• [YOUR INSTRUCTIONS]
Every entry below, from first to last, should be copied exactly.

Top of RECORDED INFORMATION

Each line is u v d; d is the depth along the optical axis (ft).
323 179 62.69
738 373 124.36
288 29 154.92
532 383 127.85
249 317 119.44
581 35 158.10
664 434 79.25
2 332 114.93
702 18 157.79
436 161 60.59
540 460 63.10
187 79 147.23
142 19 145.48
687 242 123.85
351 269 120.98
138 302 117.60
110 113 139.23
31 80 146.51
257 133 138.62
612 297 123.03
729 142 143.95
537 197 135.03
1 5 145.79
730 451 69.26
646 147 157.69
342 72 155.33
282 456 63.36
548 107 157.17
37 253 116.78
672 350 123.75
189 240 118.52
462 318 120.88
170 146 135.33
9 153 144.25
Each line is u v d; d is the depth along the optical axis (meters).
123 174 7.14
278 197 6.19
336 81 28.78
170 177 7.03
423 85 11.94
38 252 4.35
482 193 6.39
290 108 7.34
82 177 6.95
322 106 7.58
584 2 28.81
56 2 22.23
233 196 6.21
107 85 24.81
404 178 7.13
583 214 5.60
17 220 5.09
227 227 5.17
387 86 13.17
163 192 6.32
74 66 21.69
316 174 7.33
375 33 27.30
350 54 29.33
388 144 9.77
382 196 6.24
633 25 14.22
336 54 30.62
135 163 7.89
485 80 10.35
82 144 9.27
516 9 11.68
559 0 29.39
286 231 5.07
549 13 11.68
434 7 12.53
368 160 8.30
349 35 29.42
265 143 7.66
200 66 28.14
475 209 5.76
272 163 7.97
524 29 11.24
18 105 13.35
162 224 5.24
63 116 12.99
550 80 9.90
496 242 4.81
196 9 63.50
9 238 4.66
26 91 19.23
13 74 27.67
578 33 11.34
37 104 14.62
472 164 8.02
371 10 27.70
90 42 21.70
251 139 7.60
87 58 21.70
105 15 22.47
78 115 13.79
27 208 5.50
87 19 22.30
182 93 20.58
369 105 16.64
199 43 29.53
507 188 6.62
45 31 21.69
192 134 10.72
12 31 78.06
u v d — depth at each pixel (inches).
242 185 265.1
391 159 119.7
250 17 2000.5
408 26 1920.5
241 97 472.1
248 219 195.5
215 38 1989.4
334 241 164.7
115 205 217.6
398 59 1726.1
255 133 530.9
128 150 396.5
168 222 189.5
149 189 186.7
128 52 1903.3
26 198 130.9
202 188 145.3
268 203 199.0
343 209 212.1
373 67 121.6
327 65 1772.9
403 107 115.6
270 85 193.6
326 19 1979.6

Bottom of RECORDED INFORMATION

• [ANSWER SPACE]
Each line is u v d; d is the depth along the optical axis (ft).
323 179 62.69
738 373 124.36
288 29 154.92
532 383 127.85
249 317 119.44
581 35 158.10
664 434 79.25
2 332 114.93
702 18 157.79
436 161 60.59
540 460 63.10
187 79 147.23
142 19 145.48
687 242 123.85
351 269 120.98
138 302 117.60
110 113 139.23
31 80 146.51
257 133 138.62
612 297 123.03
729 142 143.95
537 197 135.03
1 5 145.79
730 451 69.26
646 147 157.69
342 72 155.33
282 456 63.36
548 107 157.17
37 253 116.78
672 350 123.75
189 240 118.52
462 318 120.88
170 146 135.33
9 153 144.25
Each line is u v d; d is the depth along the optical axis (meters).
123 174 7.14
278 197 6.19
336 81 28.78
170 177 7.03
423 85 11.94
38 252 4.35
482 193 6.39
290 108 7.34
82 177 6.95
322 106 7.58
584 2 28.81
56 2 22.23
233 196 6.21
107 85 24.81
404 178 7.13
583 214 5.60
17 220 5.09
227 227 5.17
387 86 13.17
163 192 6.32
74 66 21.69
316 174 7.33
375 33 27.30
350 54 29.33
388 144 9.77
382 196 6.24
633 25 14.22
336 54 30.62
135 163 7.89
485 80 10.35
82 144 9.27
516 9 11.68
559 0 29.39
286 231 5.07
549 13 11.68
434 7 12.53
368 160 8.30
349 35 29.42
265 143 7.66
200 66 28.14
475 209 5.76
272 163 7.97
524 29 11.24
18 105 13.35
162 224 5.24
63 116 12.99
550 80 9.90
496 242 4.81
196 9 63.50
9 238 4.66
26 91 19.23
13 74 27.67
578 33 11.34
37 104 14.62
472 164 8.02
371 10 27.70
90 42 21.70
251 139 7.60
87 58 21.70
105 15 22.47
78 115 13.79
27 208 5.50
87 19 22.30
182 93 20.58
369 105 16.64
199 43 29.53
507 188 6.62
45 31 21.69
192 134 10.72
12 31 78.06
u v d — depth at each pixel (inches).
242 185 265.1
391 159 119.7
250 17 2000.5
408 26 1920.5
241 97 472.1
248 219 195.5
215 38 1989.4
334 241 164.7
115 205 217.6
398 59 1726.1
255 133 530.9
128 150 396.5
168 222 189.5
149 189 186.7
128 52 1903.3
26 198 130.9
202 188 145.3
268 203 199.0
343 209 212.1
373 67 121.6
327 65 1772.9
403 107 115.6
270 85 193.6
326 19 1979.6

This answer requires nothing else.